* _QUESTIONS ON THE MATERIAL_
• A. In the passage on the Deed of Variation, why was Willaire a party to the deed?
• B. Reproduce the passage on the Deed of Variation word for word, beginning at the words "1. Upon an objective" and stopping after "Deed of Variation.".

* _PASSAGE TO READ_
◆ ◆ ◆ ◆ ◆ ◆ ◆
Importantly, the further security which might follow from that clause was to be upon “the same terms and conditions as the Mortgage referred to in the Schedule hereto”, which in Willaire’s case, would have required reference to the limitation within the Nerang mortgage.  This makes it more difficult for Equititrust to contend that the Deed of Variation provided for an unlimited liability of Willaire for the indebtedness of GAMP. 

  1. Upon an objective view, the parties intended that their relationship be defined by all of the documents which they signed and delivered for their September transaction. The documents must be read together, especially as Willaire was a party to the deed by reason of the mortgages which it was providing. Objectively the parties did not agree that the specific provisions of the third page of the Nerang mortgage should give way to the general terms of cl 2 of the Deed of Variation.
◆ ◆ ◆ ◆ ◆ ◆ ◆
* _GIVEN INFORMATION_

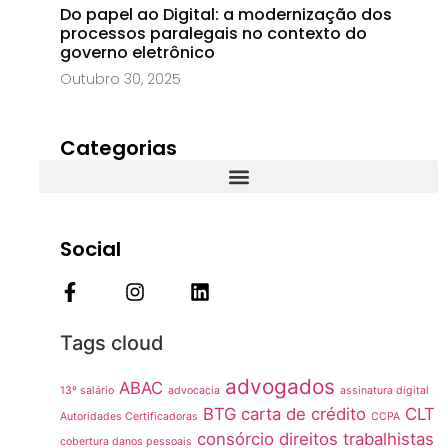
Do papel ao Digital: a modernização dos
processos paralegais no contexto do
governo eletrônico
Outubro 30, 2025
Categorias
Social
Tags cloud
advogados
ABAC
13º salário
advocacia
assinatura digital
BTG
carta de crédito
CLT
Autoridades Certificadoras
CCPA
consórcio
direitos trabalhistas
cobertura danos pessoais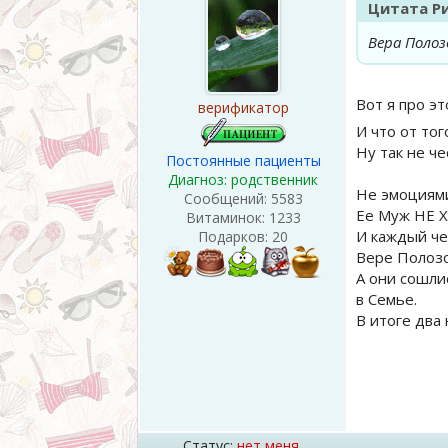
Цитата
Р
Вера Полоз
Вот я про э
верификатор
И что от тог
Ну так не ч
Постоянные пациенты
Диагноз: родственник
Не эмоциями
Сообщений:
5583
Ее Муж НЕ Х
Витаминок:
1233
И каждый че
Подарков:
20
Вере Полозо
А они сошли
в Семье.
В итоге два 
Статус:
нет меня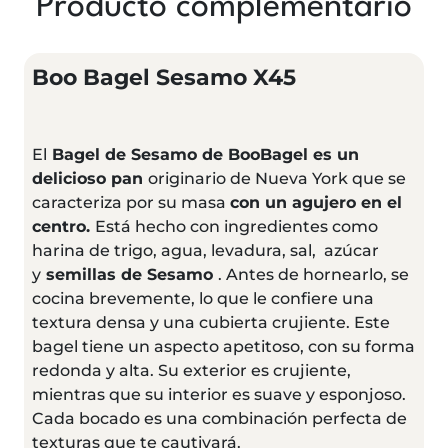
Producto complementario
Boo Bagel Sesamo X45
El
Bagel de Sesamo de BooBagel es un
delicioso pan
originario de Nueva York que se
caracteriza por su masa
con un agujero en el
centro.
Está hecho con ingredientes como
harina de trigo, agua, levadura, sal, azúcar
y
semillas de Sesamo
. Antes de hornearlo, se
cocina brevemente, lo que le confiere una
textura densa y una cubierta crujiente. Este
bagel tiene un aspecto apetitoso, con su forma
redonda y alta. Su exterior es crujiente,
mientras que su interior es suave y esponjoso.
Cada bocado es una combinación perfecta de
texturas que te cautivará.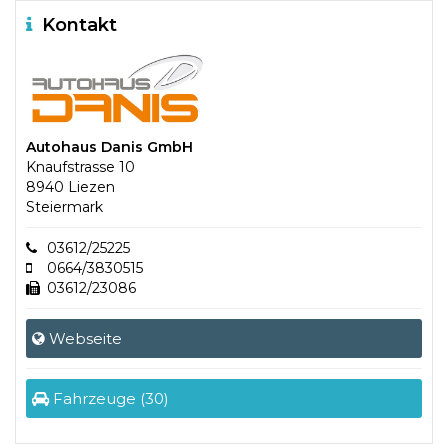
Kontakt
Autohaus Danis GmbH
Knaufstrasse 10
8940 Liezen
Steiermark
03612/25225
0664/3830515
03612/23086
Webseite
Fahrzeuge (30)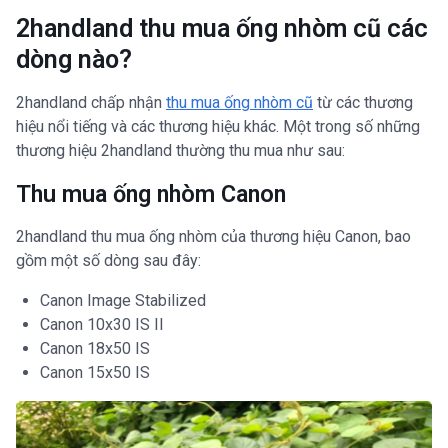
2handland thu mua ống nhòm cũ các
dòng nào?
2handland chấp nhận
thu mua ống nhòm cũ
từ các thương
hiệu nổi tiếng và các thương hiệu khác. Một trong số những
thương hiệu 2handland thường thu mua như sau:
Thu mua ống nhòm Canon
2handland thu mua ống nhòm của thương hiệu Canon, bao
gồm một số dòng sau đây:
Canon Image Stabilized
Canon 10x30 IS II
Canon 18x50 IS
Canon 15x50 IS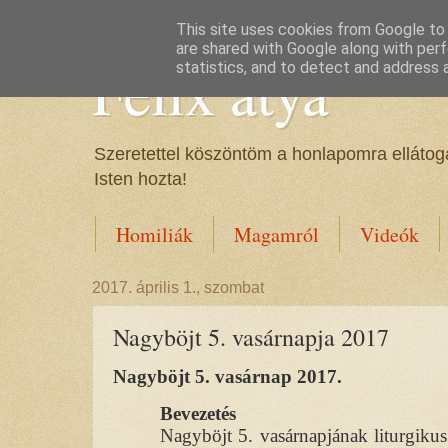
This site uses cookies from Google to d
are shared with Google along with perf
Félix atya
statistics, and to detect and address 
Szeretettel köszöntöm a honlapomra ellátoga
Isten hozta!
Homiliák
Magamról
Videók
2017. április 1., szombat
Nagyböjt 5. vasárnapja 2017
Nagyböjt 5. vasárnap 2017.
Bevezetés
Nagyböjt 5. vasárnapjának liturgikus 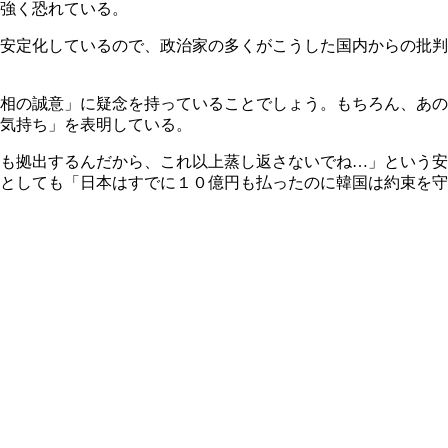
強く恐れている。
安定化しているので、政治家の多くがこうした国内からの批判
相の誠意」に疑念を持っていることでしょう。もちろん、あの
気持ち」を表明している。
も拠出するんだから、これ以上蒸し返さないでね…」という安
としても「日本はすでに１０億円も払ったのに韓国は約束を守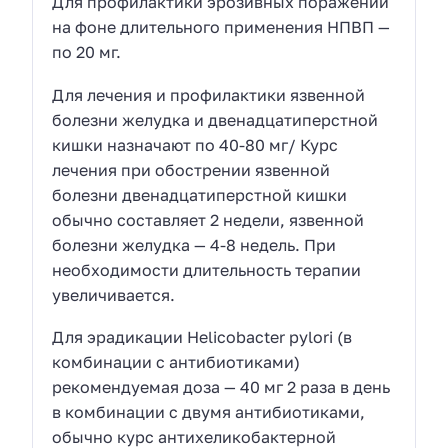
Для профилактики эрозивных поражений
на фоне длительного применения НПВП —
по 20 мг.
Для лечения и профилактики язвенной
болезни желудка и двенадцатиперстной
кишки назначают по 40-80 мг/ Курс
лечения при обострении язвенной
болезни двенадцатиперстной кишки
обычно составляет 2 недели, язвенной
болезни желудка — 4-8 недель. При
необходимости длительность терапии
увеличивается.
Для эрадикации Helicobacter pylori (в
комбинации с антибиотиками)
рекомендуемая доза — 40 мг 2 раза в день
в комбинации с двумя антибиотиками,
обычно курс антихеликобактерной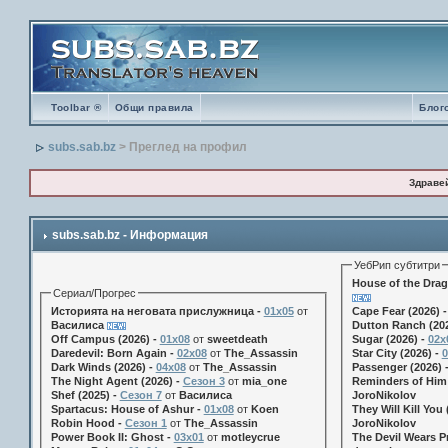
Toolbar ®
Общи правила
Блог
subs.sab.bz
> Преглед на профил
Здраве
subs.sab.bz - Информация
УебРип субтитри
House of the Drag
Сериал/Прогрес
Историята на неговата прислужница -
01х05
от
Cape Fear (2026) 
Василиса
Dutton Ranch (202
Off Campus (2026) -
01x08
от
sweetdeath
Sugar (2026) -
02x
Daredevil: Born Again -
02x08
от
The_Assassin
Star City (2026) -
0
Dark Winds (2026) -
04x08
от
The_Assassin
Passenger (2026) 
The Night Agent (2026) -
Сезон 3
от
mia_one
Reminders of Him 
Shef (2025) -
Сезон 7
от
Василиса
JoroNikolov
Spartacus: House of Ashur -
01x08
от
Koen
They Will Kill You 
Robin Hood -
Сезон 1
от
The_Assassin
JoroNikolov
Power Book II: Ghost -
03x01
от
motleycrue
The Devil Wears Pr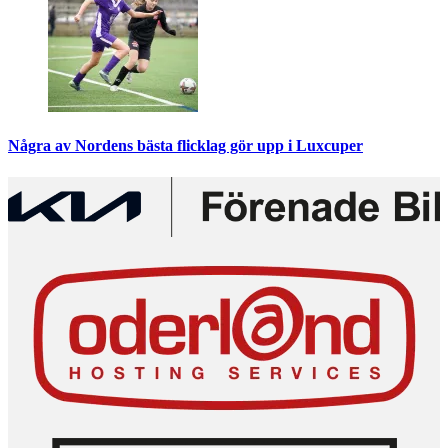
Några av Nordens bästa flicklag gör upp i Luxcuper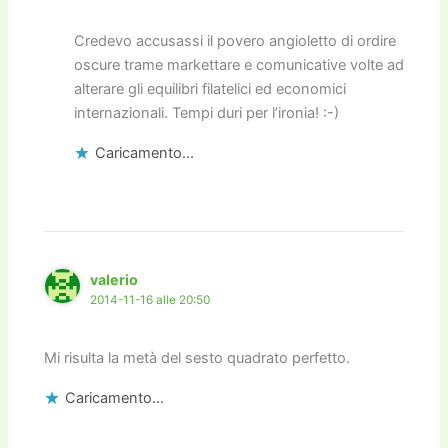
Credevo accusassi il povero angioletto di ordire
oscure trame markettare e comunicative volte ad
alterare gli equilibri filatelici ed economici
internazionali. Tempi duri per l’ironia! :-)
Caricamento...
valerio
2014-11-16 alle 20:50
Mi risulta la metà del sesto quadrato perfetto.
Caricamento...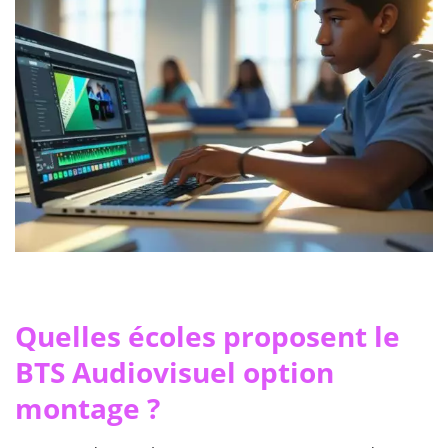
Quelles écoles proposent le
BTS Audiovisuel option
montage ?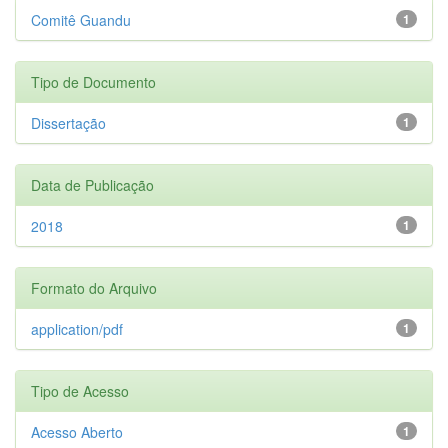
Comitê Guandu
1
Tipo de Documento
Dissertação
1
Data de Publicação
2018
1
Formato do Arquivo
application/pdf
1
Tipo de Acesso
Acesso Aberto
1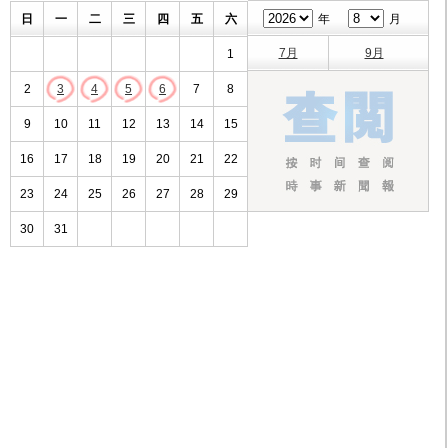
日
一
二
三
四
五
六
年
月
7月
9月
1
2
3
4
5
6
7
8
9
10
11
12
13
14
15
16
17
18
19
20
21
22
23
24
25
26
27
28
29
30
31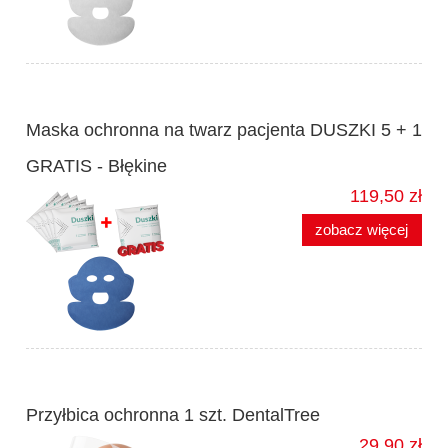
Maska ochronna na twarz pacjenta DUSZKI 5 + 1
GRATIS - Błękine
119,50 zł
zobacz więcej
Przyłbica ochronna 1 szt. DentalTree
29,90 zł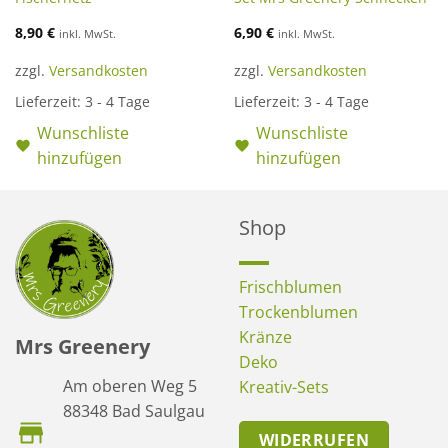
8,90
€
6,90
€
inkl. MwSt.
inkl. MwSt.
zzgl.
Versandkosten
zzgl.
Versandkosten
Lieferzeit:
3 - 4 Tage
Lieferzeit:
3 - 4 Tage
Wunschliste
Wunschliste
hinzufügen
hinzufügen
Shop
Frischblumen
Trockenblumen
Kränze
Mrs Greenery
Deko
Am oberen Weg 5
Kreativ-Sets
88348 Bad Saulgau
WIDERRUFEN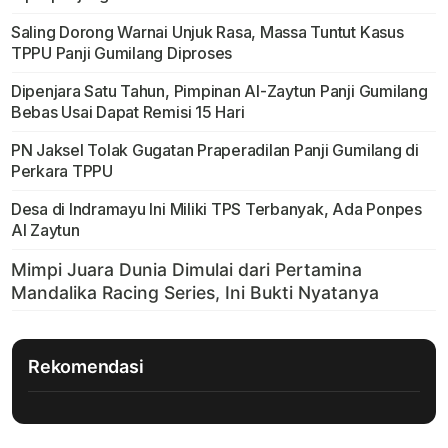
Saling Dorong Warnai Unjuk Rasa, Massa Tuntut Kasus
TPPU Panji Gumilang Diproses
Dipenjara Satu Tahun, Pimpinan Al-Zaytun Panji Gumilang
Bebas Usai Dapat Remisi 15 Hari
PN Jaksel Tolak Gugatan Praperadilan Panji Gumilang di
Perkara TPPU
Desa di Indramayu Ini Miliki TPS Terbanyak, Ada Ponpes
Al Zaytun
Rekomendasi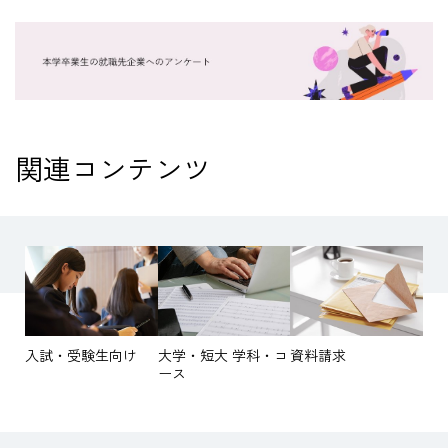
関連コンテンツ
入試・受験生向け
大学・短大 学科・コ
資料請求
ース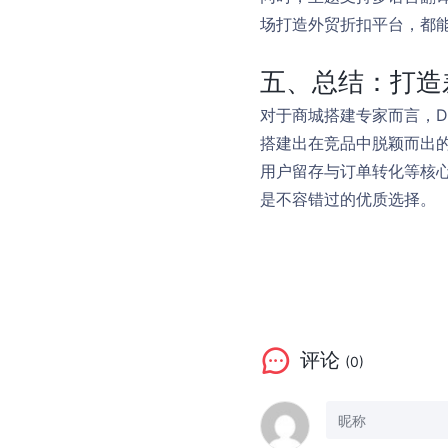
场打造外贸折扣平台，都
五、总结：打造
对于商城搭建专家而言，De
搭建出在竞品中脱颖而出
用户留存与订单转化等核心环
是不容错过的优质选择。
评论
(0)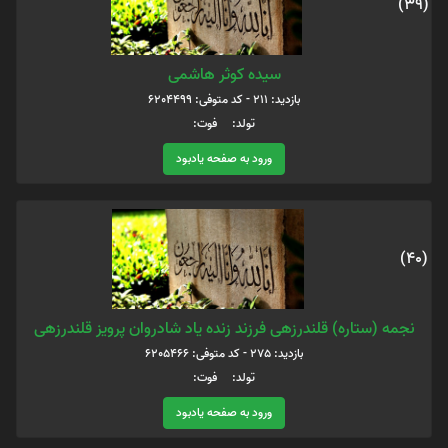
(39)
سیده کوثر هاشمی
بازدید: 211 - کد متوفی: 6204499
تولد: فوت:
ورود به صفحه یادبود
(40)
نجمه (ستاره) قلندرزهی فرزند زنده یاد شادروان پرویز قلندرزهی
بازدید: 275 - کد متوفی: 6205466
تولد: فوت:
ورود به صفحه یادبود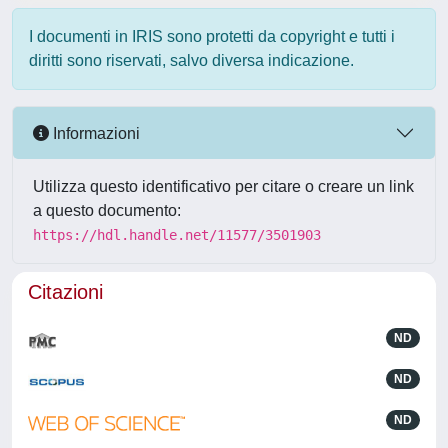
I documenti in IRIS sono protetti da copyright e tutti i
diritti sono riservati, salvo diversa indicazione.
Informazioni
Utilizza questo identificativo per citare o creare un link
a questo documento:
https://hdl.handle.net/11577/3501903
Citazioni
ND
ND
ND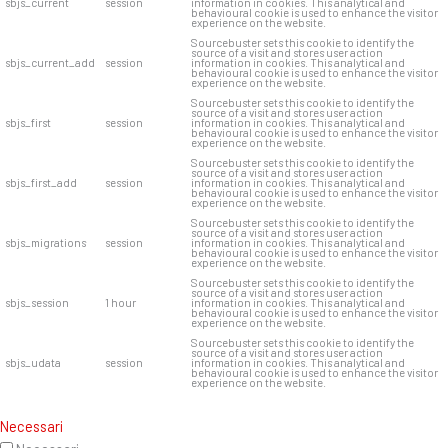
sbjs_current
session
information in cookies. This analytical and
behavioural cookie is used to enhance the visitor
experience on the website.
Sourcebuster sets this cookie to identify the
source of a visit and stores user action
sbjs_current_add
session
information in cookies. This analytical and
behavioural cookie is used to enhance the visitor
experience on the website.
Sourcebuster sets this cookie to identify the
source of a visit and stores user action
sbjs_first
session
information in cookies. This analytical and
behavioural cookie is used to enhance the visitor
experience on the website.
Sourcebuster sets this cookie to identify the
source of a visit and stores user action
sbjs_first_add
session
information in cookies. This analytical and
behavioural cookie is used to enhance the visitor
experience on the website.
Sourcebuster sets this cookie to identify the
source of a visit and stores user action
sbjs_migrations
session
information in cookies. This analytical and
behavioural cookie is used to enhance the visitor
experience on the website.
Sourcebuster sets this cookie to identify the
source of a visit and stores user action
sbjs_session
1 hour
information in cookies. This analytical and
behavioural cookie is used to enhance the visitor
experience on the website.
Sourcebuster sets this cookie to identify the
source of a visit and stores user action
sbjs_udata
session
information in cookies. This analytical and
behavioural cookie is used to enhance the visitor
experience on the website.
Necessari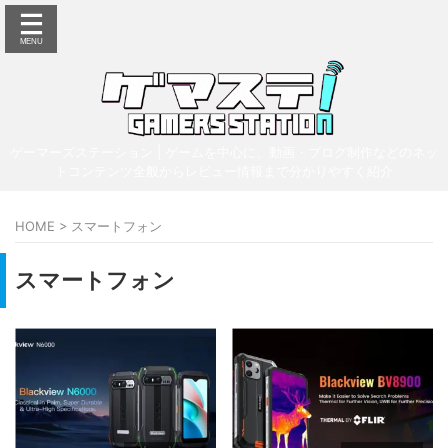
ゲーマーズステーション | ゲームを中心に、動画・ブログ制作などのネッ
トコンテンツ全般からレビュー情報まで分かりやすく紹介
HOME
>
スマートフォン
スマートフォン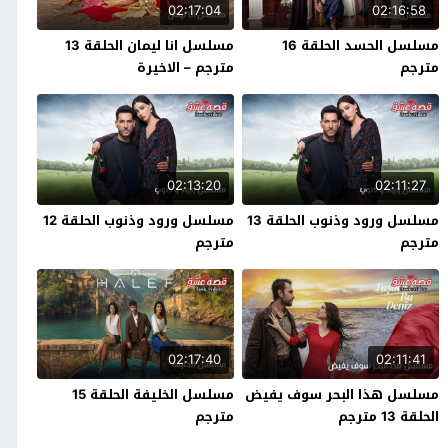
02:17:04
02:16:58
مسلسل الحسد الحلقة 16
مسلسل انا ليمان الحلقة 13
مترجم
مترجم – الاخيرة
02:13:20
02:11:27
مسلسل ورود وذنوب الحلقة 13
مسلسل ورود وذنوب الحلقة 12
مترجم
مترجم
02:17:40
02:11:41
مسلسل هذا البحر سوف يفيض
مسلسل الخليفة الحلقة 15
الحلقة 13 مترجم
مترجم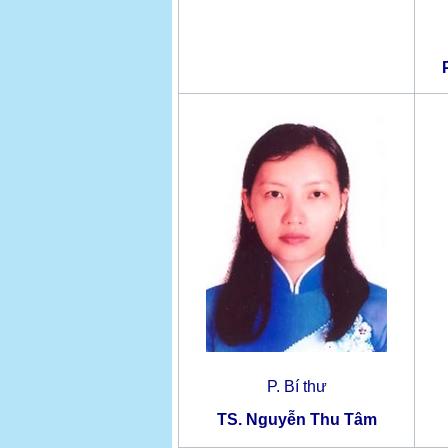
P. Bí thư
TS. Nguyễn Thu Tâm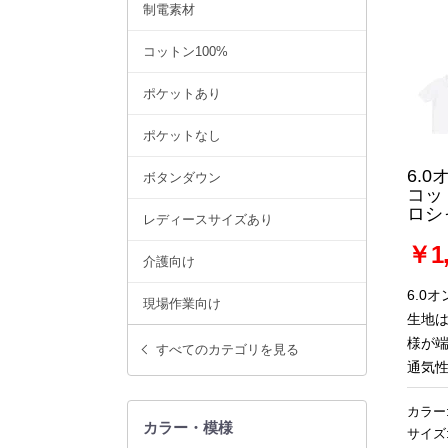
制電素材
コットン100%
ポケットあり
ポケットなし
6.
ボタンダウン
コッ
ロシ
レディースサイズあり
￥1,
介護向け
6.0
現場作業向け
生地
様が
すべてのカテゴリを見る
通気
カラー
カラー・模様
サイズ: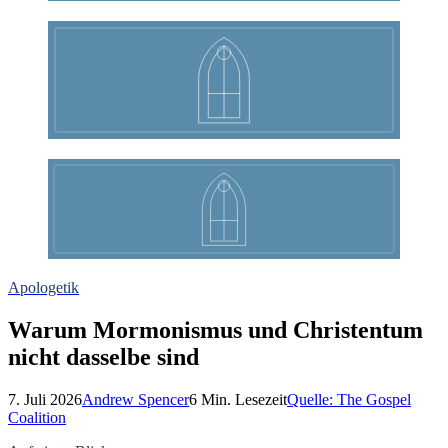
Apologetik
Warum Mormonismus und Christentum
nicht dasselbe sind
7. Juli 2026
Andrew Spencer
6
Min. Lesezeit
Quelle:
The Gospel
Coalition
◆ ◆ ◆ ◆ ◆ ◆ ◆
* _ANSWERS TO THE PROBLEMS_
• A. Willaire was a party to the deed because of the mortgages it was providing.

• B.
1. Upon an objective view, the parties intended that their relationship be defined by all of the documents which they signed and delivered for their September transaction. The documents must be read together, especially as Willaire was a party to the deed by reason of the mortgages which it was providing. Objectively the parties did not agree that the specific provisions of the third page of the Nerang mortgage should give way to the general terms of cl 2 of the Deed of Variation.